其实云裳的小动作,侯爷早就清楚了,如果不是因为自己队伍里坐镇着这么一位尊者,他才不会让自己的女儿上前线去。
“没事的,没事的,一定不会有事的。”李成刚骑在马上,一边安慰自己。
有尊者坐镇,是绝对不会出岔子的。何况自己的任务只是送饷银,把银子压过去,然后把人带回来,自己的任务就完成了。
根本不会出什么岔子。李成刚不停地宽慰自己。
走着走着,他们进入了丘陵地带,路不平起来。这段路通过一片林间,倒是免了太阳晒,手下的兵丁反而大呼舒服。
不过走着走着,李成刚的心里逐渐泛起一丝不详的预感,他也不知这预感来自何方。
他叫停了队伍,把手下的探子又撒了出去,整了半天队,让手下的士兵们都清醒清醒,才重新开拔。
坐在马车里的云裳百无聊赖地听着外面的训话声,道:“这个军侯好生啰唆,好想打他一顿。”
尊者面对这小女孩,却一点没有架子,微微一笑道:“那位善人做事谨慎,贫道佩服,这位女善人戾气倒有些重,贫道,不佩服。

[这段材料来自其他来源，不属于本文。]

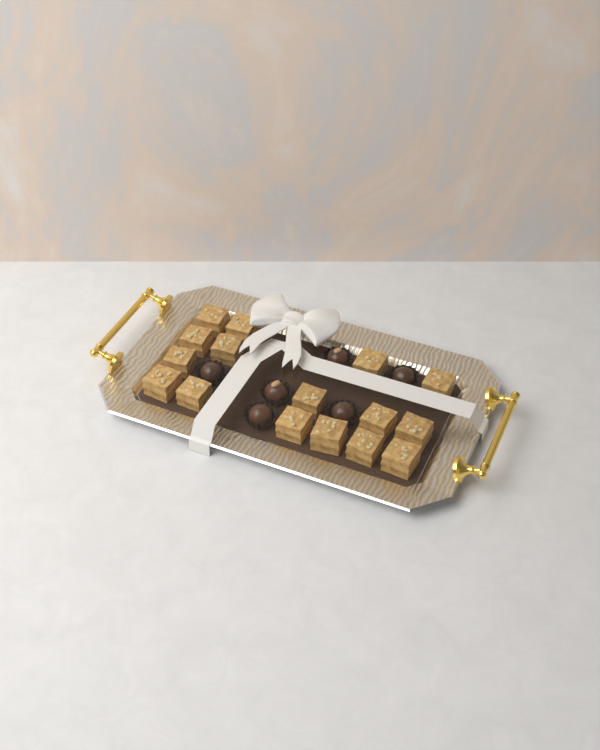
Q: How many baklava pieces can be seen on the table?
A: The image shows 16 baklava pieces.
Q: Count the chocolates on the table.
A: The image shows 6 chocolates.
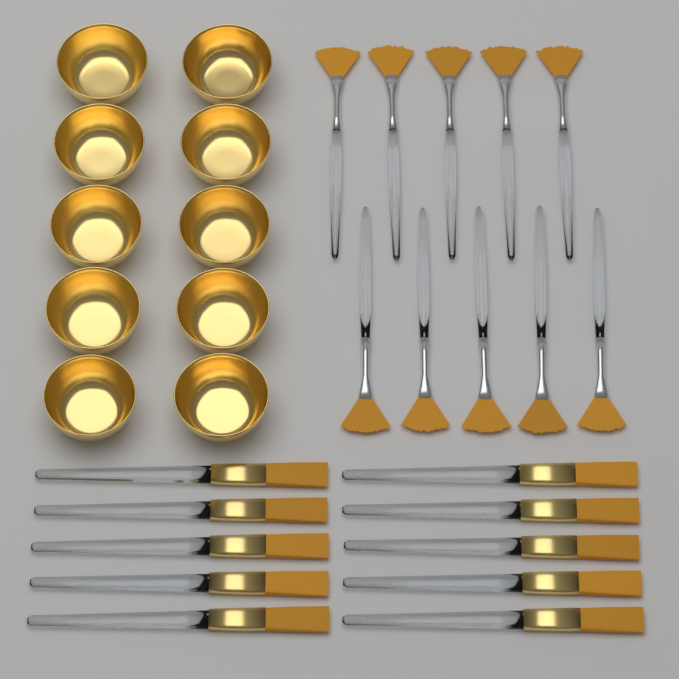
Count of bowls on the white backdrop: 10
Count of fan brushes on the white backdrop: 10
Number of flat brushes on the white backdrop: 10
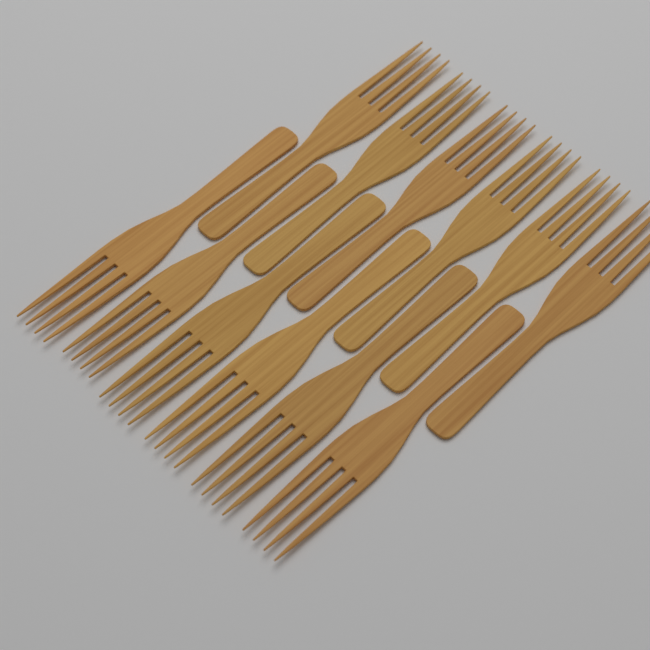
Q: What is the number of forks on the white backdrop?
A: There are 12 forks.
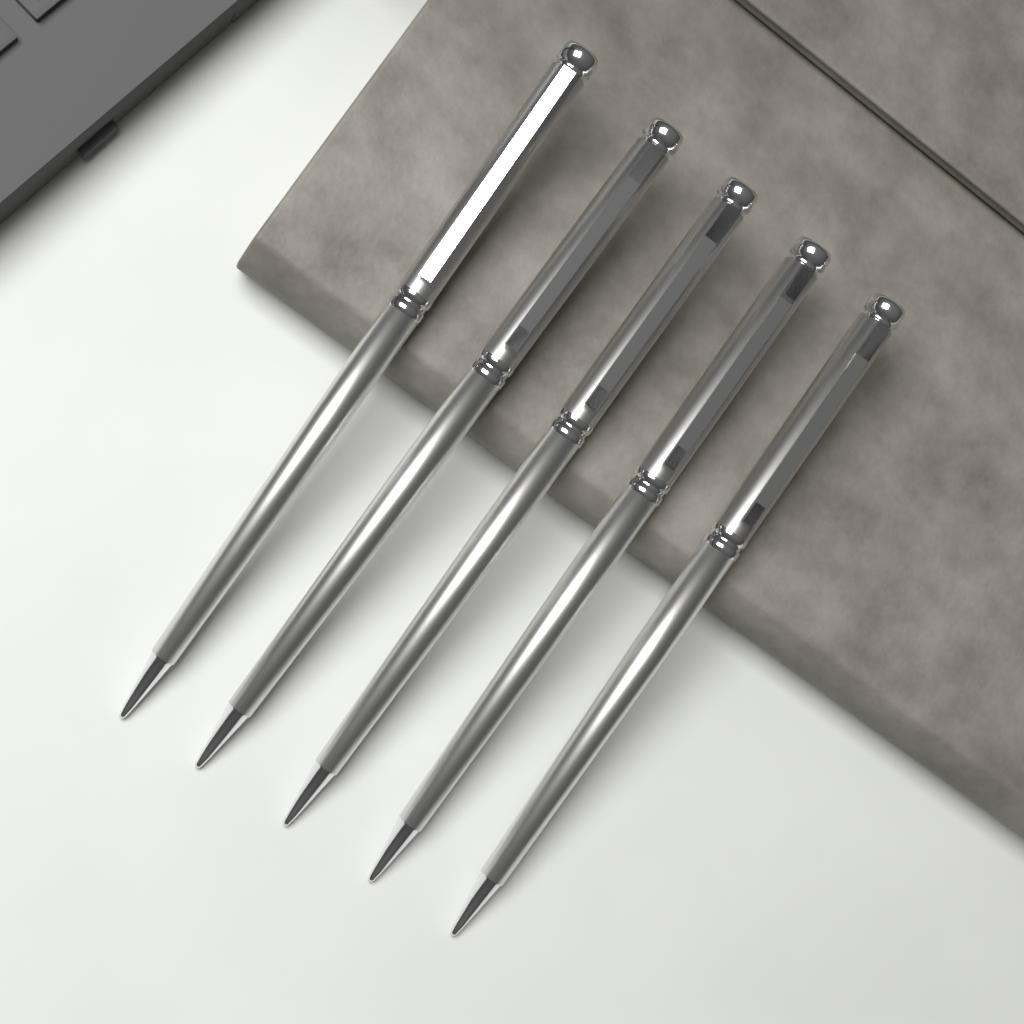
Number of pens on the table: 5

”
云裳裂开嘴“嘻嘻”一笑。
做了这番举措后,李成刚的心里稍稍安定了一会儿,等探子们回来,都报告无事后,心下就更安定了些,不过他还是隐隐觉得若有所缺。
他在马上思索了半晌,忽然回过神来,环顾四周,他发现这地形不对!
这条路正从两边的山包中间通过,两边都是幽深的树林,是个打埋伏的绝佳地点!
“先停一下!”李成刚喊了一声,但士兵们还没听到,又往前走了一段。
这一走,就正正好好停在了两边山包的夹缝中,是最危险的地方。然而除了李成刚,没有任何人看出此地的凶险之处。
“放!”
一声大喝在林中响起,“簌簌”几声羽箭的破空声响起,李成刚身边的几个士兵倒在了地上。
“敌袭!有敌袭!快结阵!”李成刚呐喊起来。
但敌人的羽箭不听话,仍然肆无忌惮地袭击着这些士兵。这些箭好像长了眼睛似的,往士兵们脖子里钻,往人头脸上飞,中了就是一条命交代在这儿。
在这个危机时刻,李成刚首先想到的竟不是整顿队伍,而是保护云家的大小姐。
李成刚挤到马车旁边,冲里面喊:“有敌袭,请两位呆在车内,不要出来!”
马车的窗帘被掀开,露出一张兴致勃勃的脸,却正是不谙世事的云裳。她喝到:“是哪里的小贼,居然敢袭击我蔡国的车马?”